* _THE EXERCISE_: Copy out, unchanged, the lines in the records below from the line containing "pose: elev=329.8 azim=329.4" through the line containing "Dot at: (276, 401)".

* _DATASET_:
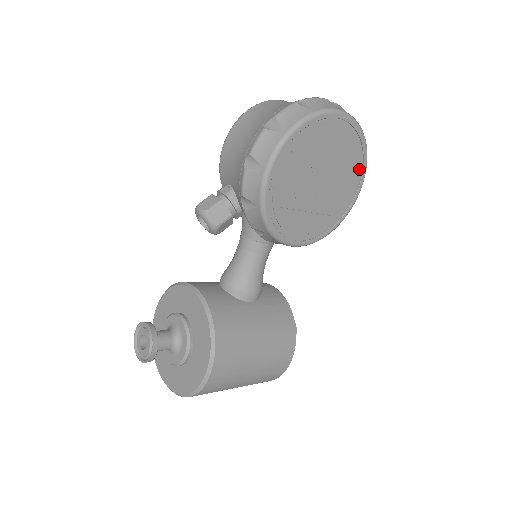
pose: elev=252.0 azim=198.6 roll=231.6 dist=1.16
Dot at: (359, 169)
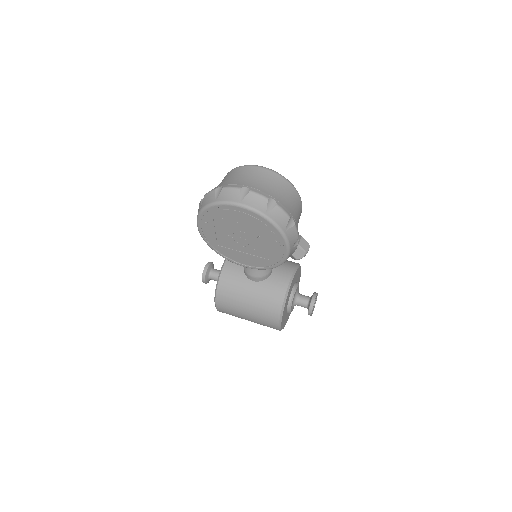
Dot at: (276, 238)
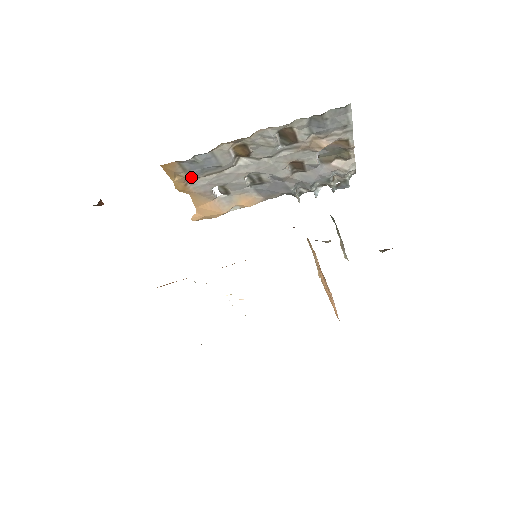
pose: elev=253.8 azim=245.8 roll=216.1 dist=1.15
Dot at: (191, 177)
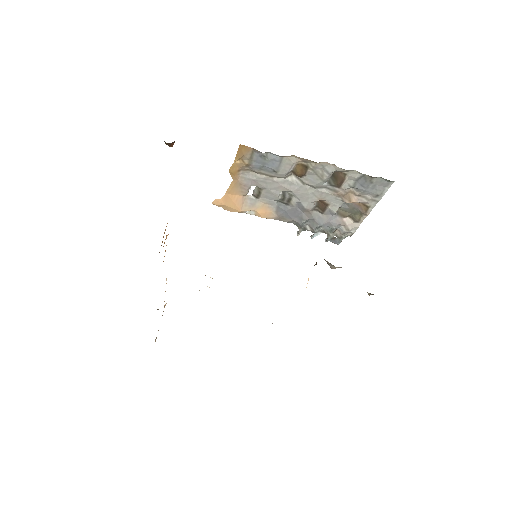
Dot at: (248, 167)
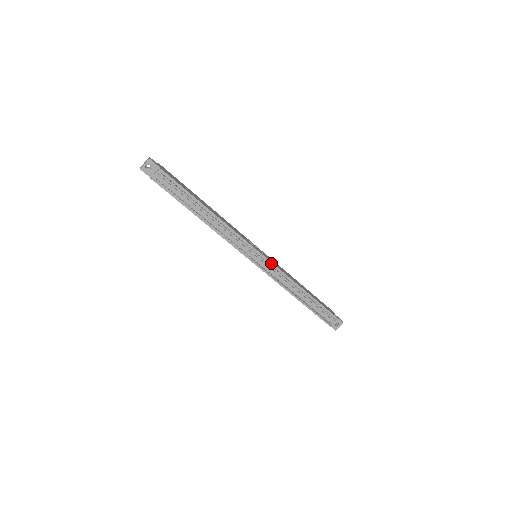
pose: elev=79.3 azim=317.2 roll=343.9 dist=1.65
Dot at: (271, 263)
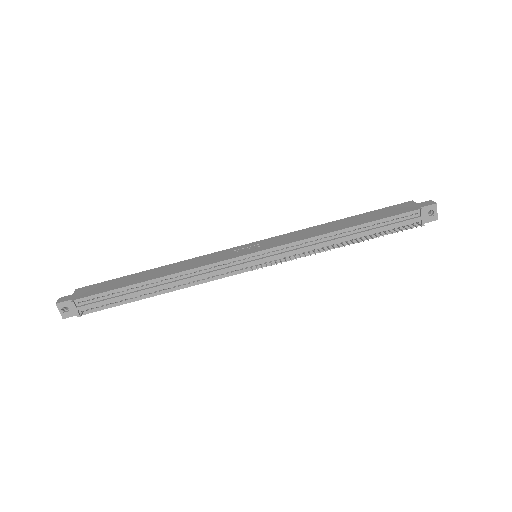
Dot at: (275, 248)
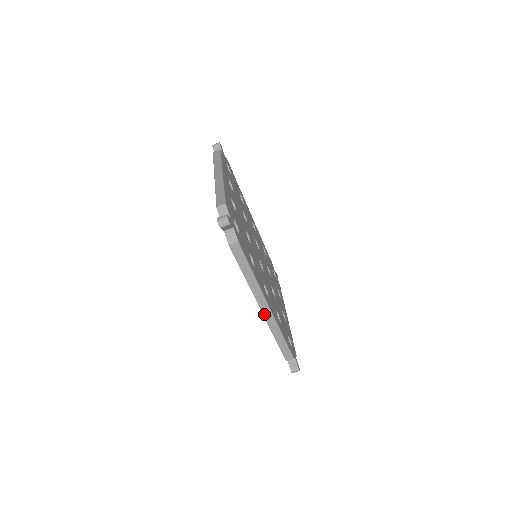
--
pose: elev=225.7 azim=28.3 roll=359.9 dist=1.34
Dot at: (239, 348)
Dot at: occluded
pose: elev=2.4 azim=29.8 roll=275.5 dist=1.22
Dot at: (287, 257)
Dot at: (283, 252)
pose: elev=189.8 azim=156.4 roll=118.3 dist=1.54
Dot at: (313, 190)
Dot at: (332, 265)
...
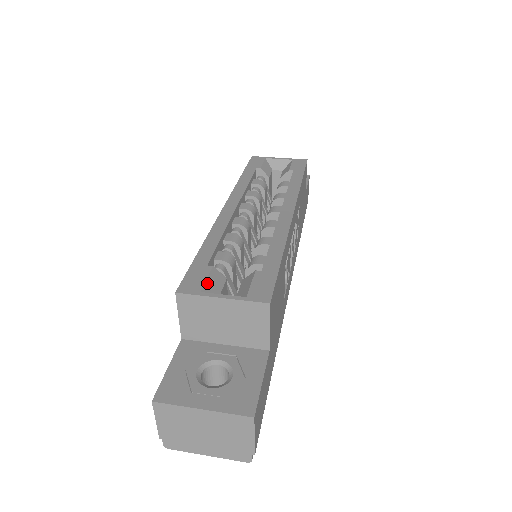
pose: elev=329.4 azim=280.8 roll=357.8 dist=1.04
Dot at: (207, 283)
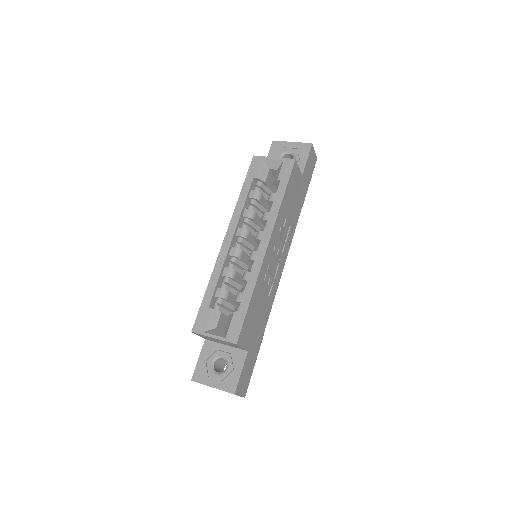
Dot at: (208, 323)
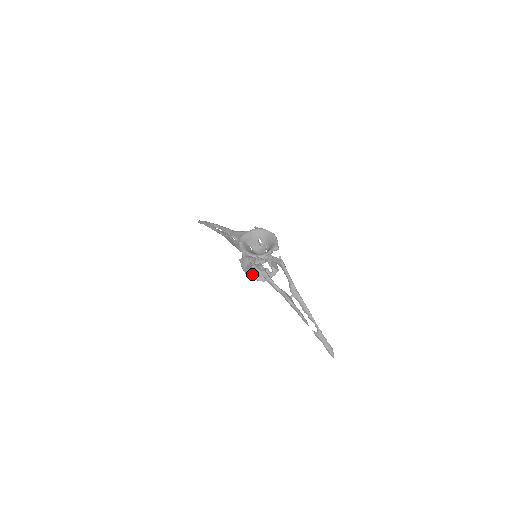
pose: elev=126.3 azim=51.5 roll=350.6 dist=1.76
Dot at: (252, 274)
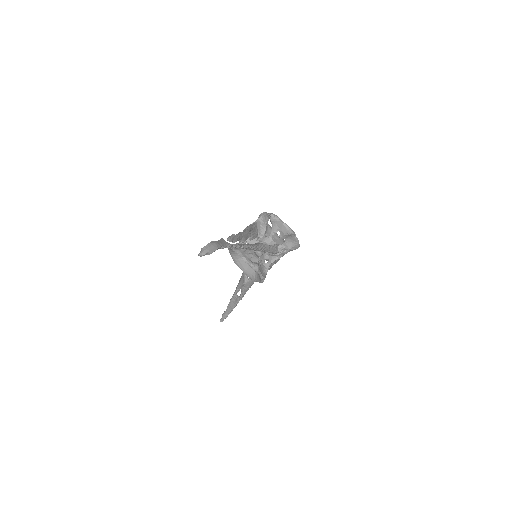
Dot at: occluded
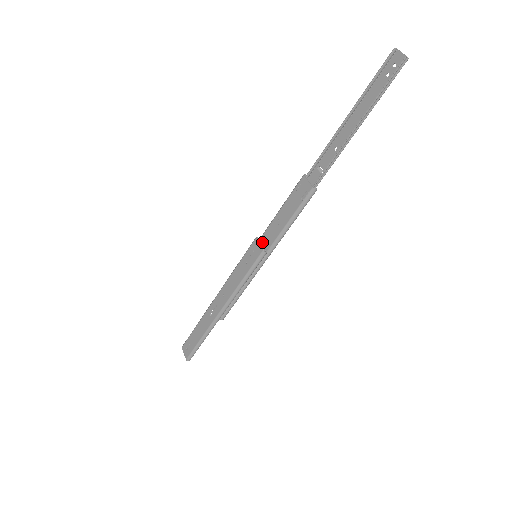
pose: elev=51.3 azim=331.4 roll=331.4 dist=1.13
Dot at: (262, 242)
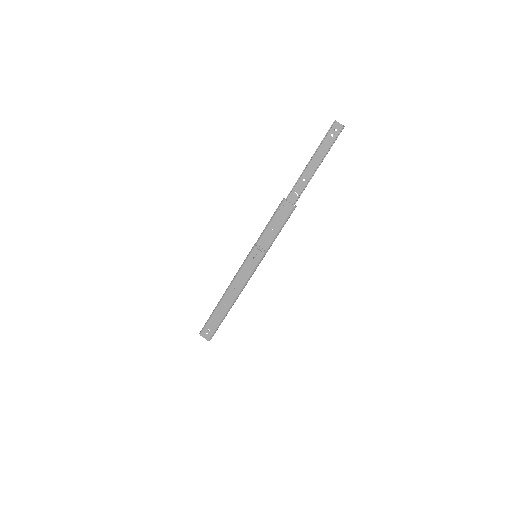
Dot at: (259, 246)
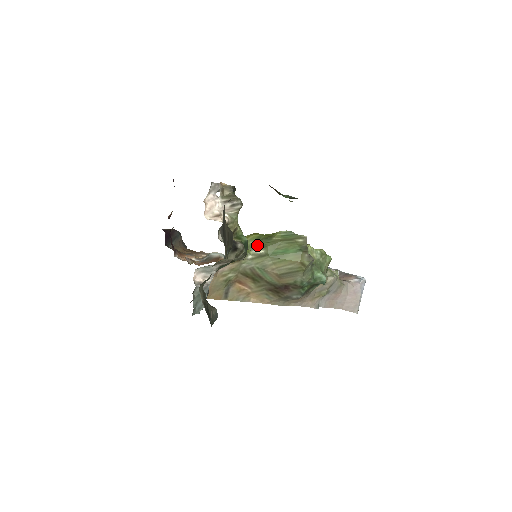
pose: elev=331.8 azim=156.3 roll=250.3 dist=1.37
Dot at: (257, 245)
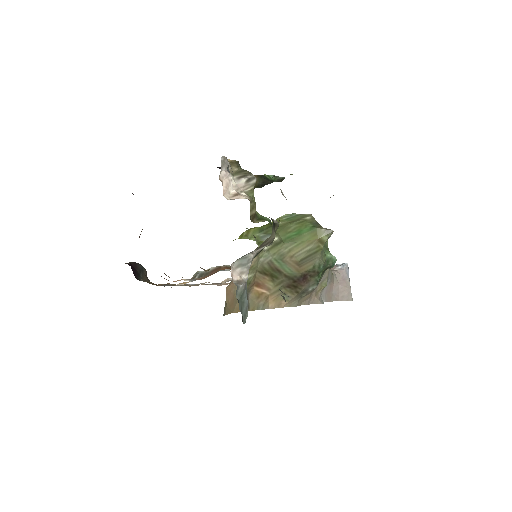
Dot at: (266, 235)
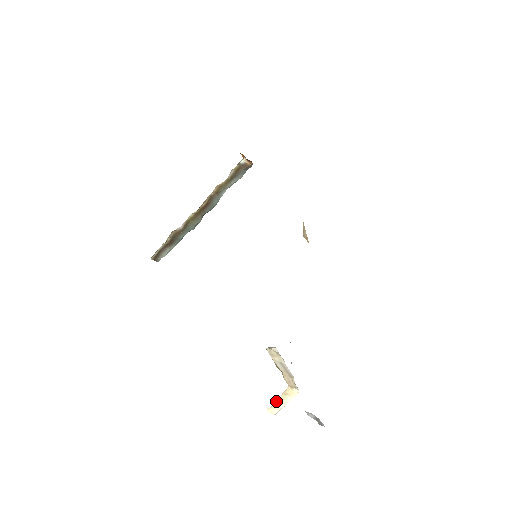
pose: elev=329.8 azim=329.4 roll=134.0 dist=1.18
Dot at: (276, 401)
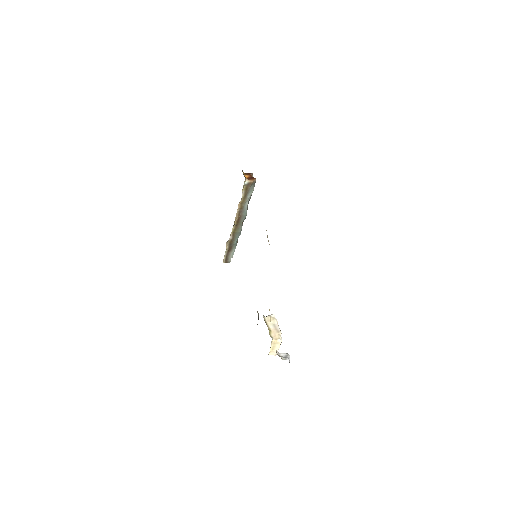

* _RESULT OF THIS EXERCISE_:
pose: elev=329.8 azim=329.4 roll=134.0 dist=1.18
Dot at: (276, 401)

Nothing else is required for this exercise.